What to do
After finding the line with "To have a true" in the entries below, retype exactly each line from there through the line with "Considering all these", including that final line.

[Dataset entries]

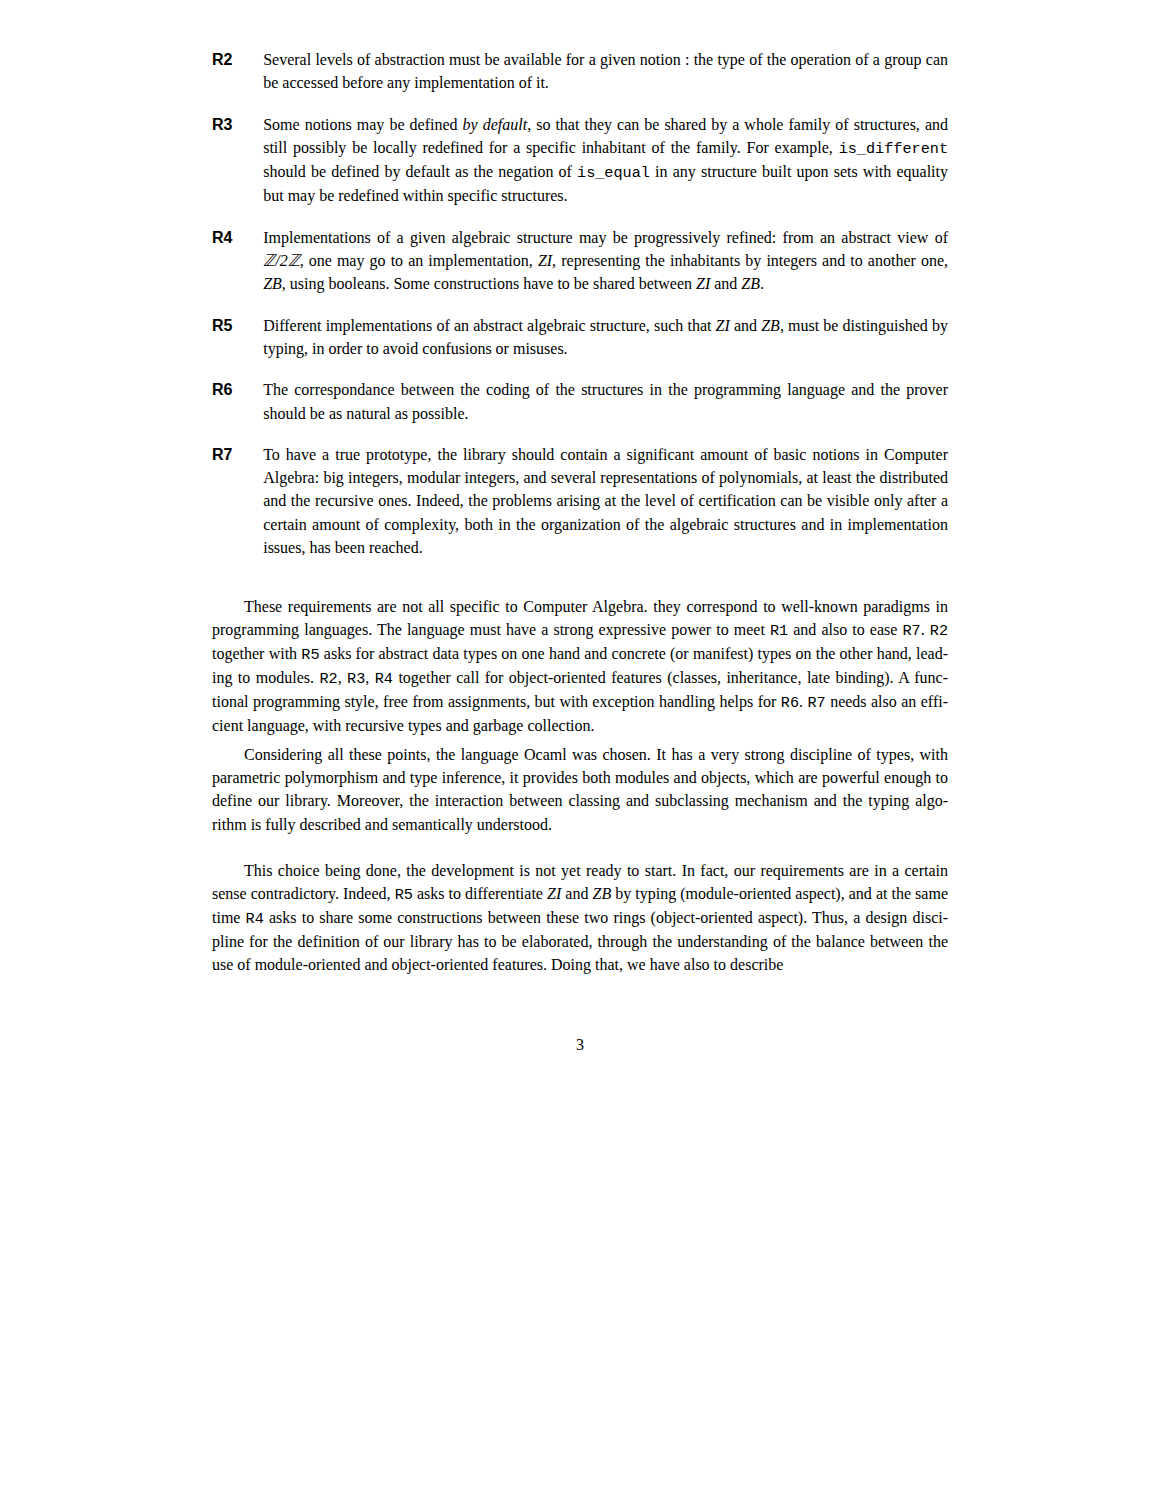R2
Several levels of abstraction must be available for a given notion : the type of the operation of a group can be accessed before any implementation of it.
R3
Some notions may be defined by default, so that they can be shared by a whole family of structures, and still possibly be locally redefined for a specific inhabitant of the family. For example, is_different should be defined by default as the negation of is_equal in any structure built upon sets with equality but may be redefined within specific structures.
R4
Implementations of a given algebraic structure may be progressively refined: from an abstract view of ℤ/2ℤ, one may go to an implementation, ZI, representing the inhabitants by integers and to another one, ZB, using booleans. Some constructions have to be shared between ZI and ZB.
R5
Different implementations of an abstract algebraic structure, such that ZI and ZB, must be distinguished by typing, in order to avoid confusions or misuses.
R6
The correspondance between the coding of the structures in the programming language and the prover should be as natural as possible.
R7
To have a true prototype, the library should contain a significant amount of basic notions in Computer Algebra: big integers, modular integers, and several representations of polynomials, at least the distributed and the recursive ones. Indeed, the problems arising at the level of certification can be visible only after a certain amount of complexity, both in the organization of the algebraic structures and in implementation issues, has been reached.
These requirements are not all specific to Computer Algebra. they correspond to well-known paradigms in programming languages. The language must have a strong expressive power to meet R1 and also to ease R7. R2 together with R5 asks for abstract data types on one hand and concrete (or manifest) types on the other hand, leading to modules. R2, R3, R4 together call for object-oriented features (classes, inheritance, late binding). A functional programming style, free from assignments, but with exception handling helps for R6. R7 needs also an efficient language, with recursive types and garbage collection.
Considering all these points, the language Ocaml was chosen. It has a very strong discipline of types, with parametric polymorphism and type inference, it provides both modules and objects, which are powerful enough to define our library. Moreover, the interaction between classing and subclassing mechanism and the typing algorithm is fully described and semantically understood.
This choice being done, the development is not yet ready to start. In fact, our requirements are in a certain sense contradictory. Indeed, R5 asks to differentiate ZI and ZB by typing (module-oriented aspect), and at the same time R4 asks to share some constructions between these two rings (object-oriented aspect). Thus, a design discipline for the definition of our library has to be elaborated, through the understanding of the balance between the use of module-oriented and object-oriented features. Doing that, we have also to describe
3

Task result
To have a true prototype, the library should contain a significant amount of basic notions in Computer Algebra: big integers, modular integers, and several representations of polynomials, at least the distributed and the recursive ones. Indeed, the problems arising at the level of certification can be visible only after a certain amount of complexity, both in the organization of the algebraic structures and in implementation issues, has been reached.
These requirements are not all specific to Computer Algebra. they correspond to well-known paradigms in programming languages. The language must have a strong expressive power to meet R1 and also to ease R7. R2 together with R5 asks for abstract data types on one hand and concrete (or manifest) types on the other hand, leading to modules. R2, R3, R4 together call for object-oriented features (classes, inheritance, late binding). A functional programming style, free from assignments, but with exception handling helps for R6. R7 needs also an efficient language, with recursive types and garbage collection.
Considering all these points, the language Ocaml was chosen. It has a very strong discipline of types, with parametric polymorphism and type inference, it provides both modules and objects, which are powerful enough to define our library. Moreover, the interaction between classing and subclassing mechanism and the typing algorithm is fully described and semantically understood.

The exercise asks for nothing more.